I have PTSD. I have nightmares. I have flash backs. I have severe trauma.
Yesterday my dad's dad, my third grandpa decided to stop dialysis after a major heart attack.
We just moved him to hospice last night. My grandma and uncles are struggling hard.
And I had to keep it together for my family. Watching my grandpa die just like the last three. I am in so much pain and I'm suffering through all this trauma with a fucking smile on my face so that my family can focus on grandpa.
I hate it. I hate it I hate it I hate it
My heart goes out to you. I went through having my father in law in the hospice, he was there for a week. It was hard as some of the family were real jerks, but things there were great given the circumstances. Never saw a person pass before, it was life changing. Sorry you have to go through this, but it is a part of life. Which says nothing that can actually help you.
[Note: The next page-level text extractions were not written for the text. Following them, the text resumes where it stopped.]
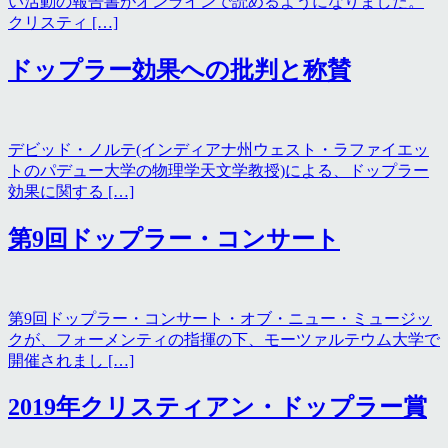
い活動の報告書がオンラインで読めるようになりました。
クリスティ […]
ドップラー効果への批判と称賛
デビッド・ノルテ(インディアナ州ウェスト・ラファイエッ
トのパデュー大学の物理学天文学教授)による、ドップラー
効果に関する […]
第9回ドップラー・コンサート
第9回ドップラー・コンサート・オブ・ニュー・ミュージッ
クが、フォーメンティの指揮の下、モーツァルテウム大学で
開催されまし […]
2019年クリスティアン・ドップラー賞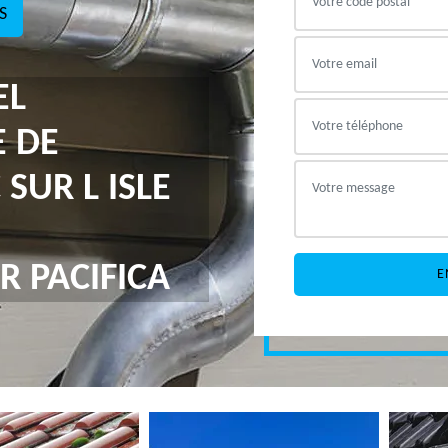
S
EL
E DE
SUR L ISLE
R PACIFICA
I know that it is little solace, but remember the good times and in time, the painful memories will pass. Very sorry for your losses.
I am so, so sorry for your losses. Hugs to you.
I'm so sorry to hear, you've had a really rough time of it. ? Sending hugs and wishes peace, comfort and healing. Please know that you don't actually have to act strong. It's ok to show vulnerability, to express grief.
That's utterly shit. Sending strength and endurance-y vibes in your direction.
I'm sorry for your grief and hope you will be able to cope soon. Without death there is very little point in living. We must all face this problem sooner or later, take some solice in the fact that they did not die alone, and have some people who will miss them.